In South Africa the struggle against apartheid created one of the strongest multi-ethnic common identities in Africa. Yet this summer the country was shaken when mostly Zulu supporters of former president

Jacob Zuma
staged what some called an insurrection to protest his imprisonment on corruption charges.

Ethiopia’s Nobel Peace Prize-winning

Abiy Ahmed
launched a war against the Tigrayan regional government that has now become a civil war featuring genocidal massacres and ethnic cleansing reminiscent of post-Tito Yugoslavia. Eritrean forces have intervened in the Ethiopian civil war against the Tigrayans, who are hated in Eritrea for their hawkish stand during the long and bitter war for independence from Ethiopia.

Ethnic and religious conflict broke Sudan in two in 2011. The resulting new country, South Sudan, has been riven by new rounds of fighting since achieving independence. Thousands have been killed in combat between English speaking Ambazonians seeking independence in northwestern Cameroon and the country’s Francophone national government.

There was never much historical evidence to support the hope that economic development would strengthen Africa’s multi-ethnic polities. Economic and social progress often stoke identity politics and endanger the unity of multinational and multi-confessional states. Language differences, for example, matter more as education levels rise. Will your child be educated in his or her native language or forced to learn in the language of another nation—and will speakers of your local language have equal access to government and professional jobs?

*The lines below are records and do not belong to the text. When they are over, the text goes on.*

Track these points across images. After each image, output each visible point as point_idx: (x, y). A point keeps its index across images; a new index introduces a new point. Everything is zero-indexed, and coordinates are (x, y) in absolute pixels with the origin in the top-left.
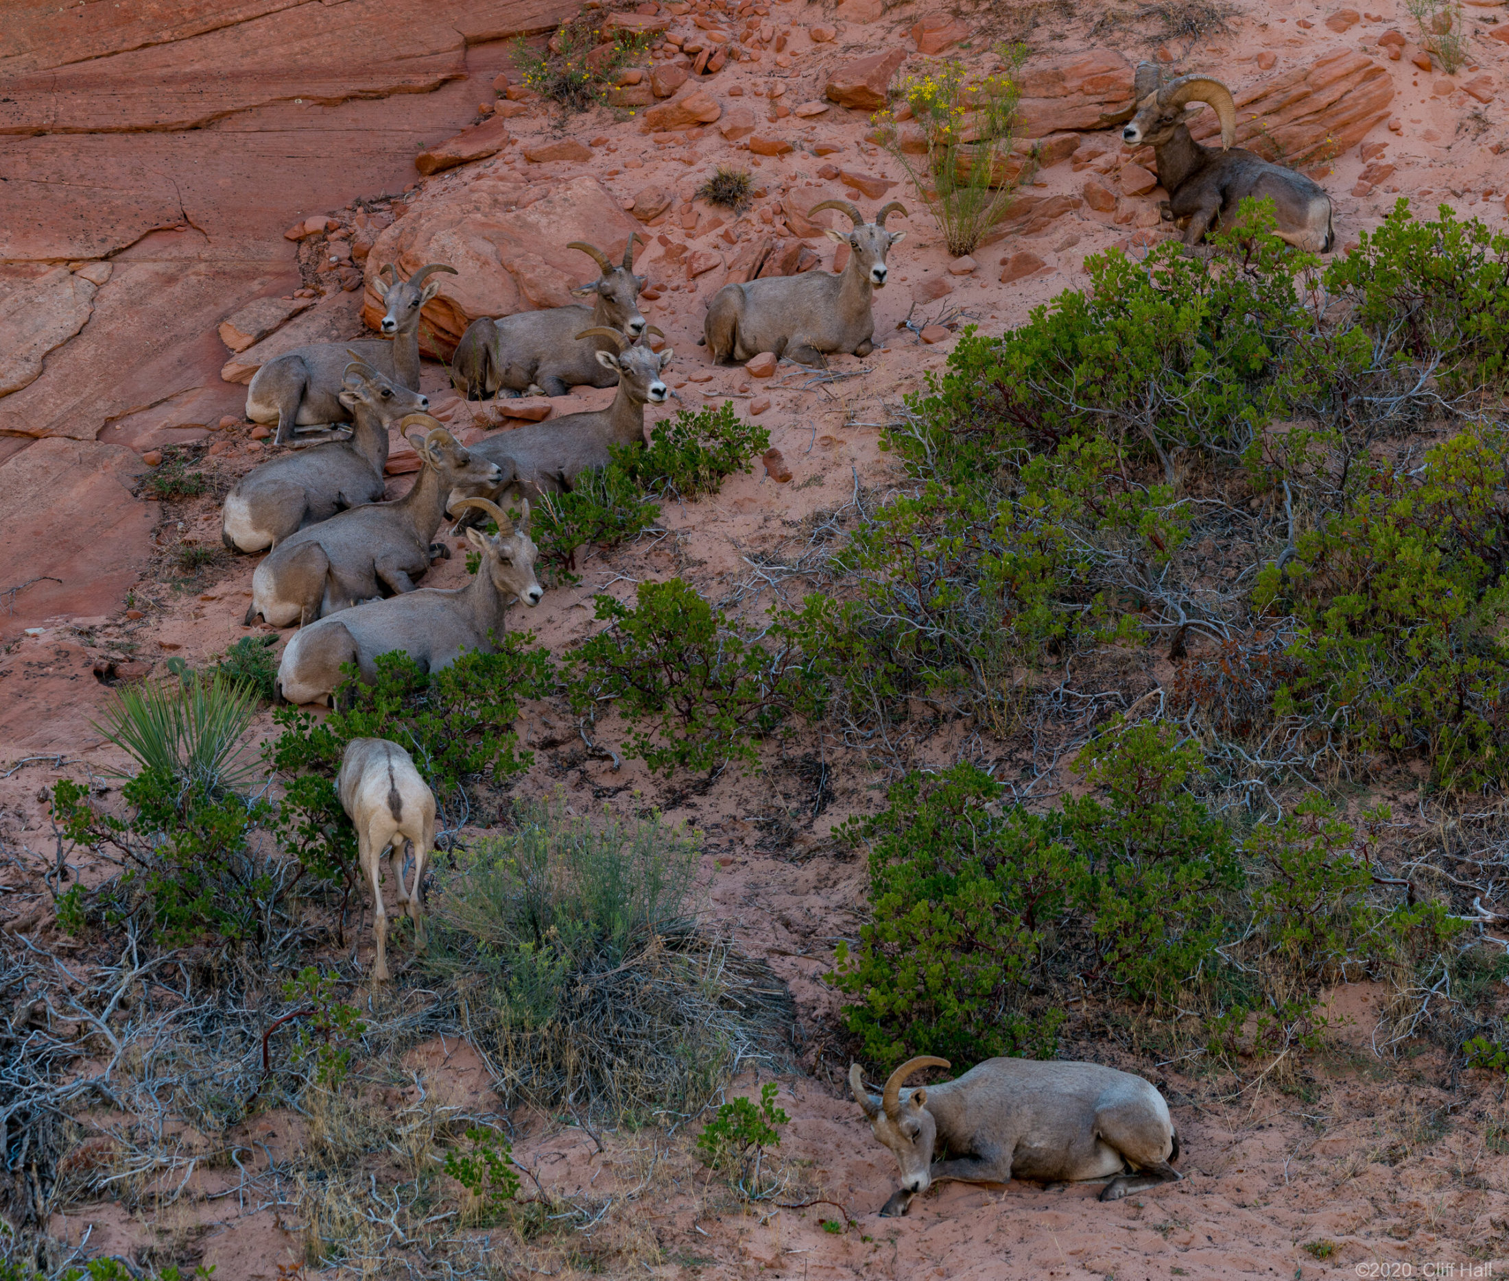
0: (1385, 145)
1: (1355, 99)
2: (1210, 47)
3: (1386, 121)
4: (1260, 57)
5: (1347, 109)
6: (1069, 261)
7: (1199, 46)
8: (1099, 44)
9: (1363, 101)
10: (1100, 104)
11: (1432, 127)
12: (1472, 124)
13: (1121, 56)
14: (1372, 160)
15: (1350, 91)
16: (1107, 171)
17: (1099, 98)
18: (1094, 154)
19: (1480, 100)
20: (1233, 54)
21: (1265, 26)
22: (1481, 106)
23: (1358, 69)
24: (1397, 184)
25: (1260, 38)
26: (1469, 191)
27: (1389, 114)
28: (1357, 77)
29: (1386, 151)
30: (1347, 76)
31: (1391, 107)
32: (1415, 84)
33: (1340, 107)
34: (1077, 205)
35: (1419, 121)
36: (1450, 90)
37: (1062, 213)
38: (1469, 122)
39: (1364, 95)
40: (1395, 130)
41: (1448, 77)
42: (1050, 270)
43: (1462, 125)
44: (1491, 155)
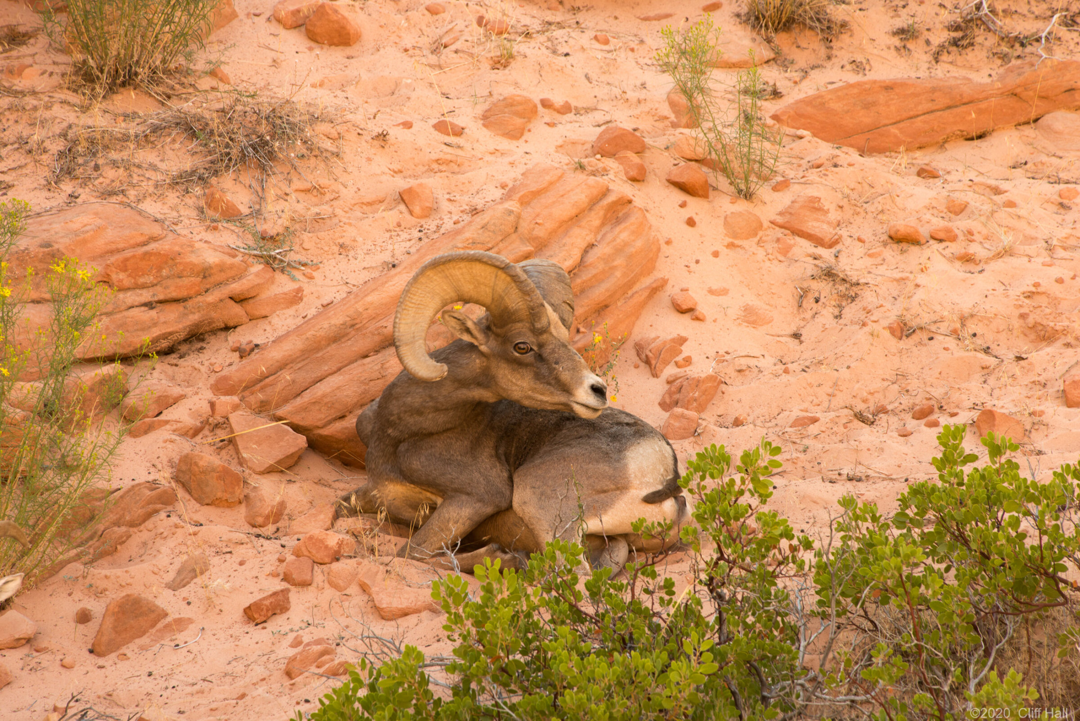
0: (682, 340)
1: (607, 259)
2: (297, 184)
3: (664, 297)
4: (404, 198)
5: (598, 279)
6: (210, 604)
7: (275, 184)
8: (85, 194)
9: (619, 261)
10: (149, 305)
11: (751, 299)
12: (823, 288)
13: (140, 213)
14: (670, 371)
15: (592, 246)
16: (196, 432)
17: (146, 296)
18: (166, 402)
19: (818, 241)
20: (348, 194)
21: (382, 137)
22: (826, 254)
23: (594, 202)
24: (736, 410)
25: (382, 162)
26: (883, 410)
27: (664, 282)
28: (595, 219)
29: (687, 350)
30: (576, 218)
31: (662, 270)
32: (691, 222)
33: (585, 276)
34: (167, 500)
35: (724, 292)
36: (755, 229)
37: (149, 516)
38: (815, 285)
39: (619, 251)
40: (685, 310)
41: (742, 206)
42: (181, 624)
43: (805, 292)
44: (893, 344)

This is what happened in Eastern and Central Europe in the late 19th and early 20th centuries. As education and economic development spread across the Austro-Hungarian, Ottoman and Russian empires, different national groups became more conscious of their ethnic and cultural differences—and more determined to control their own futures.

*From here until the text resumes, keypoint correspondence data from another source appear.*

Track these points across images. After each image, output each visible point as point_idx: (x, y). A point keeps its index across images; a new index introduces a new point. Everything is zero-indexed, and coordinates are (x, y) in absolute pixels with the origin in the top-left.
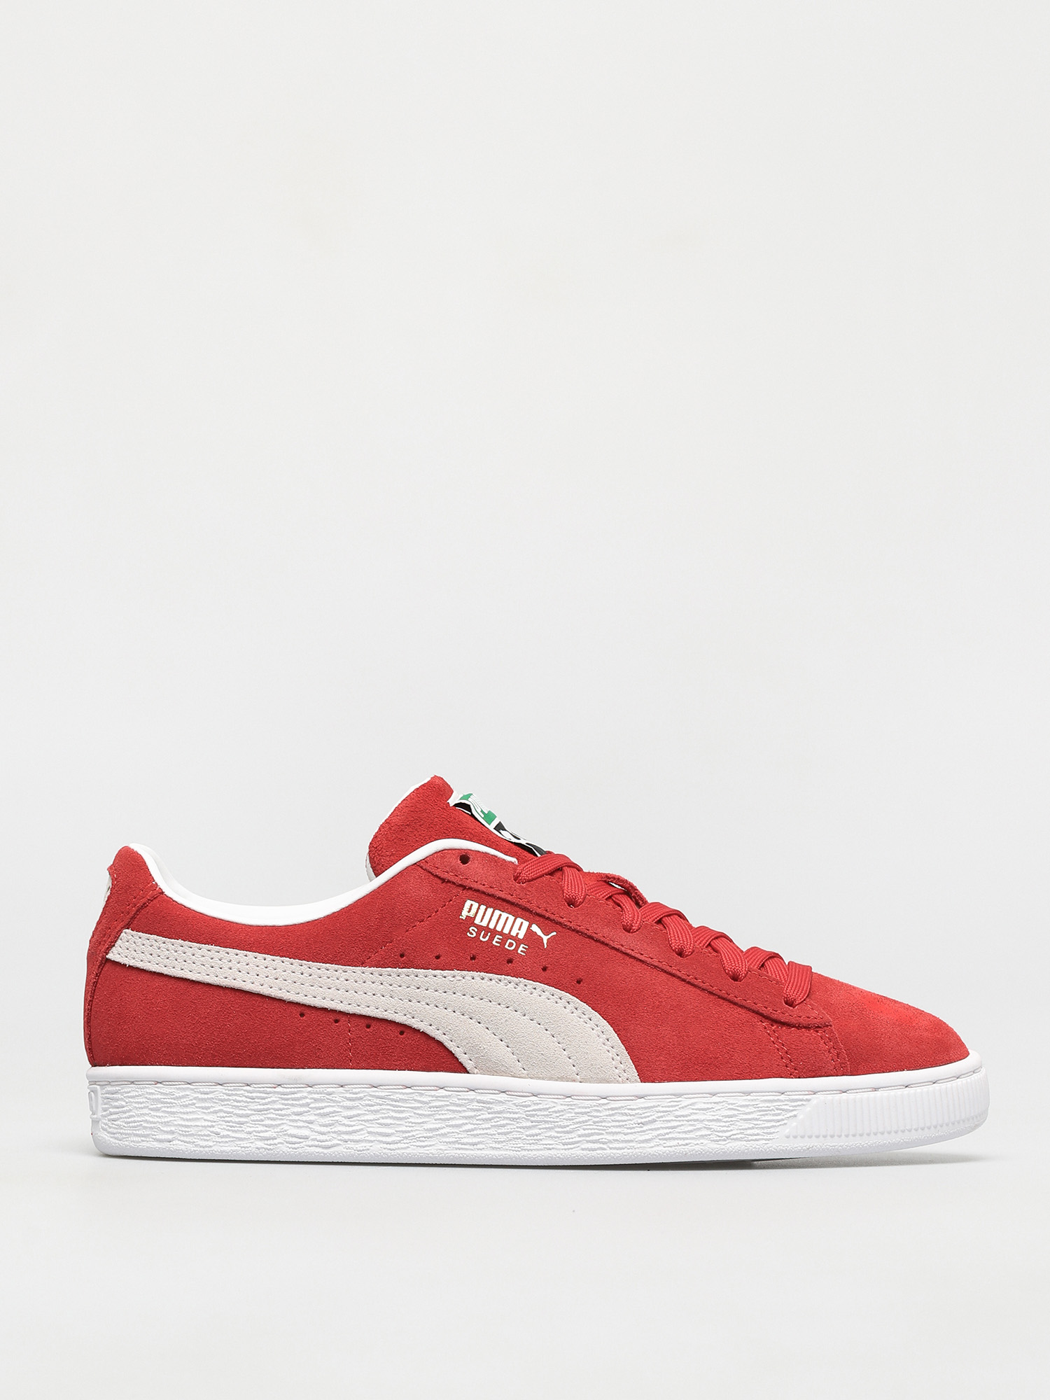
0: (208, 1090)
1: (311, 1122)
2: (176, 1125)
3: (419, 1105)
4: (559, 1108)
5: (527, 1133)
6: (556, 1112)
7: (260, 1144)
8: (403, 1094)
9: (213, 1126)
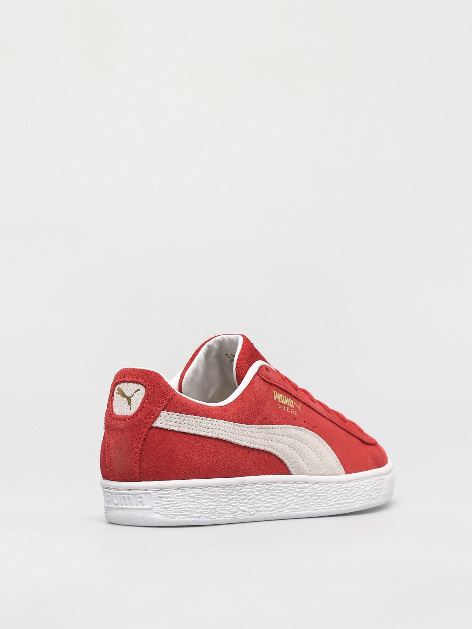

Identity wars and conflicts based on differences in ethnicity, culture, language or religion are, once ignited, the most powerful forces in human affairs. And these forces persist in nations of all levels of development. Having witnessed Brexit and heard calls for Catalan independence, we shouldn’t be surprised that African peoples also want to exit distant and dysfunctional multi-ethnic unions to control their own affairs.

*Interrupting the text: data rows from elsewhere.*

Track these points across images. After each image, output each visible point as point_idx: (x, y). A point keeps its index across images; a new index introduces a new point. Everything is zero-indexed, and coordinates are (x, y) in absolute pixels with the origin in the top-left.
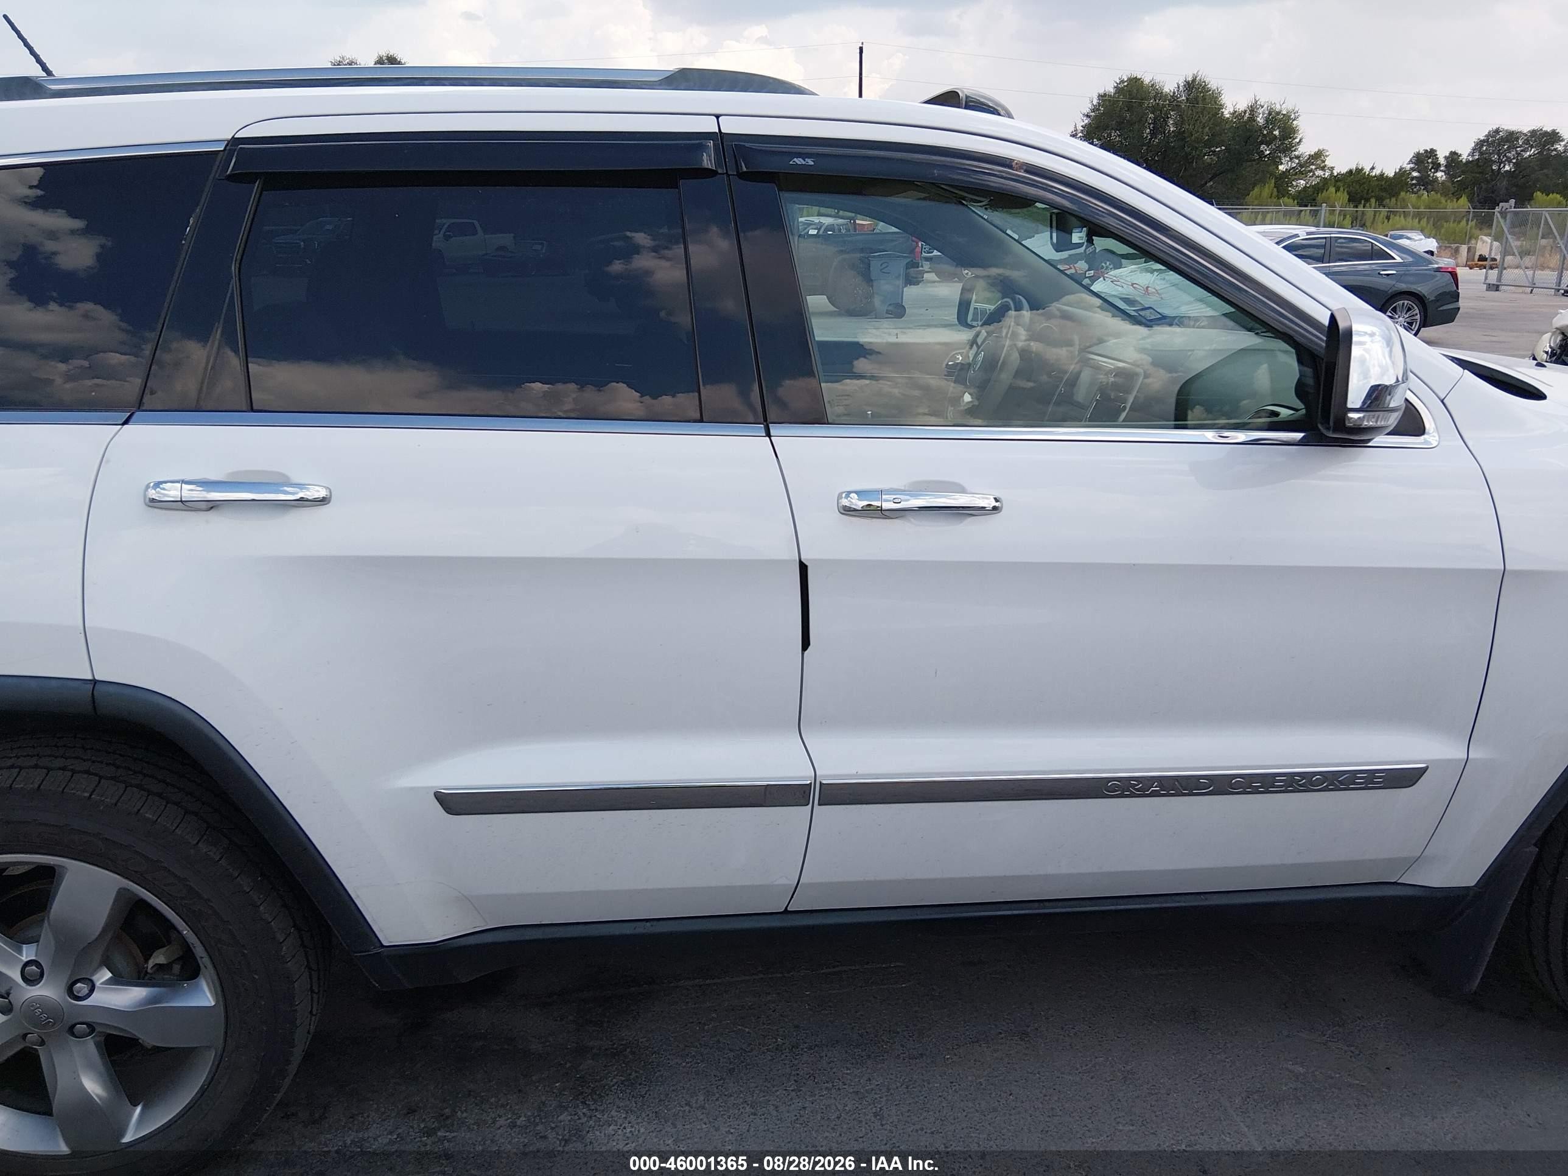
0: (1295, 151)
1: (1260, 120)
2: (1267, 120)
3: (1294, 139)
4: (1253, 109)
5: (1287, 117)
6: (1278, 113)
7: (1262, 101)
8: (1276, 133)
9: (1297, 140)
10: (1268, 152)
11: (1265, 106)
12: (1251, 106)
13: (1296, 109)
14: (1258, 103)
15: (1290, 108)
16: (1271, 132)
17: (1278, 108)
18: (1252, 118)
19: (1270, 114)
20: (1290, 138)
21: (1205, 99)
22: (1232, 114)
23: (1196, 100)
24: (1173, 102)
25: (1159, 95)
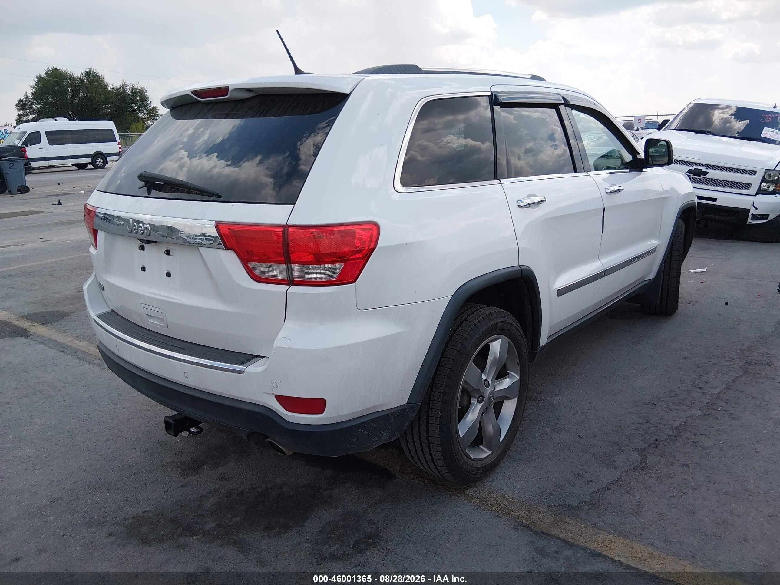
0: (149, 107)
1: (128, 92)
2: (132, 92)
3: (148, 102)
4: (124, 87)
5: (141, 90)
6: (137, 89)
7: (127, 83)
8: (138, 98)
9: (149, 102)
10: (136, 108)
11: (130, 85)
12: (122, 85)
13: (145, 87)
14: (126, 84)
15: (142, 87)
16: (135, 98)
17: (136, 86)
18: (124, 91)
19: (133, 89)
20: (146, 101)
21: (98, 81)
22: (113, 89)
23: (93, 81)
24: (81, 81)
25: (72, 78)
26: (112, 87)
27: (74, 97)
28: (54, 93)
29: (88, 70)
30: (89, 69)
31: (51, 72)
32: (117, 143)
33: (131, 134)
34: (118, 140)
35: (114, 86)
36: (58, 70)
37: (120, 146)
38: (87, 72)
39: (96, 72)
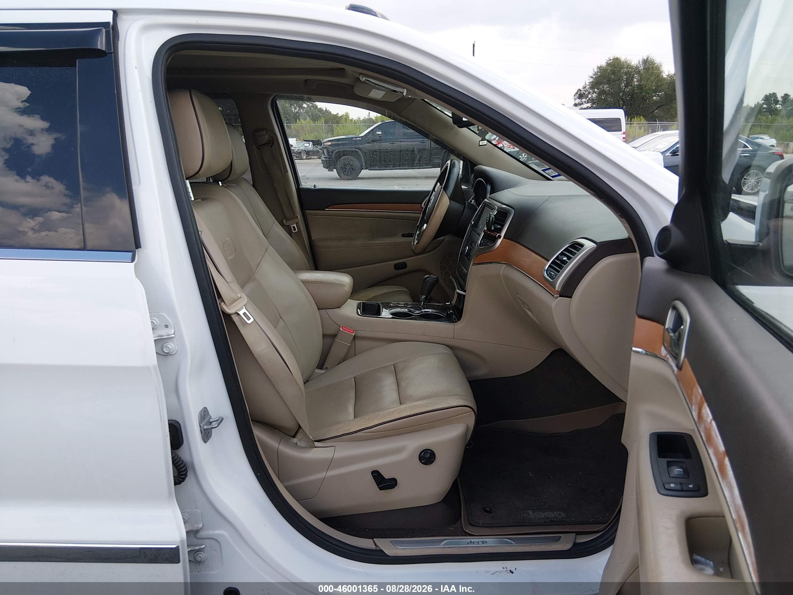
21: (654, 68)
22: (668, 76)
23: (648, 69)
24: (636, 70)
25: (629, 66)
26: (667, 74)
27: (626, 86)
28: (609, 82)
29: (645, 58)
30: (648, 56)
31: (612, 61)
32: (622, 132)
33: (659, 123)
34: (624, 129)
35: (670, 73)
36: (619, 59)
37: (624, 136)
38: (644, 60)
39: (653, 59)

Syria, Yemen, Iraq and Lebanon are ripping themselves apart across ethnic or confessional divides. Separatist movements among the Arab, Kurdish, Azeri and Balochi minorities haunt the slumbers of Iranian mullahs. From the western Balkans through Turkey and the Caucasus to the “stans” of Central Asia, ethnic and religious divides are worrying governments and challenging the status quo.

The revisionist nationalism of
Vladimir Putin’s

Russia, India’s turn toward Hindu nationalism, and China’s increasingly xenophobic Han nationalism show that identity politics is returning to center stage even in large states. The eurocrats of Brussels are also struggling to contain populist nationalist opposition to European Union edicts. Many Americans wonder whether a common U.S. identity is strong enough to contain the forces that threaten to splinter the country permanently into hostile racial, religious and ideological camps.

Alongside the return of great power competition, the eruption of identity politics is the single most consequential political feature of our time. This fateful combination does not bode well.